GTI, which planned to operate a facility in Washington County, was initially among the top 15 grower applicants ranked by Towson University’s Regional Economic Studies Institute, or RESI, whose report formed the basis for the commission’s decisions.

The RESI report removed all identifying information from the applications in an effort to allow commissioners to vote in an objective, “double-blind” process in which prospective licensees were judged solely on the merits of their proposals.

While the subcommittee examining grower licenses initially and unanimously approved the top 15 choices — GTI was No. 12 — at a meeting July 27, the panel reconvened via conference call 48 hours later and altered the list by a vote of 4 to 1, citing the need for greater “geographic diversity,” according to the complaint.

While the subcommittee used a map dividing Maryland into five agricultural zones to achieve geographic diversity, when it moved GTI out of the top 15 it left a lower-ranked applicant from the same agricultural zone on the list, according to the complaint.

GTI and a Frederick County company were bumped from the top 15 and replaced by lower-ranked — and less-qualified, GTI contends — applicants from the lower Eastern Shore and Prince George’s County.

But GTI contends that commission had previously made clear to applicants that their location was irrelevant and wants to know what happened between the July 27 and July 29 meetings that prompted the subcommittee, led by commission vice chair and Cheverly Police Chief Harry “Buddy” Robshaw, to change its mind about the initial vote.
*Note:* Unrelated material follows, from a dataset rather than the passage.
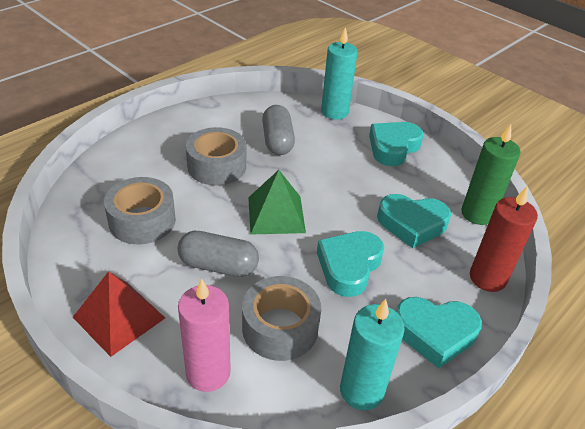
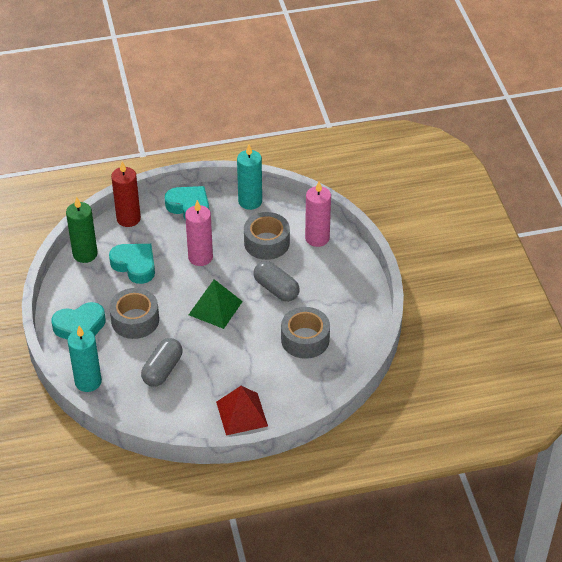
camera: 145 degrees left, 5 degrees up
(119, 317) = (348, 283): red pyramid -> red pyramid (241, 414)
(217, 166) = (226, 364): grey tape -> grey tape (135, 320)
(349, 266) = (200, 257): turquoise heart -> pink candle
Robshaw and the commission declined to comment on the pending litigation Tuesday, but Robshaw previously told The Washington Post that the decision to reshuffle the applicants was an agonizing one but the most fair solution commissioners could come up with.

In the complaint, GTI argues that the commission posted on its website in October 2015 that the proposed location of a growing facility was not relevant for the first stage of the application process.

Attorney Lanny Davis of Davis Goldberg & Galper, who is also representing GTI, told reporters Tuesday that it appeared Robshaw agreed with this assessment on July 27 but not on July 28.

“What happened in 48 hours to change your mind, Mr. Robshaw?” Davis said.

GTI also argues that while two winning applicants for processor licenses were given the chance to relocate their businesses before the preliminary approvals were granted; however, grower applicants like GTI weren’t given the same opportunity — meaning GTI’s application was not “fairly and lawfully” given the consideration that other applicants received.

GTI’s investors include former Baltimore Raven Eugene Monroe, who told reporters that the commission effectively changed the rules after the game had been played.

Andrews said that GTI was not trying to delay the next stage of the licensing process for other grower applicants, just restore its place among them.

“The last thing we want to do, as a business that serves thousands of people across three states, is further distress sick patients,” said GTI Maryland CEO Pete Kadens.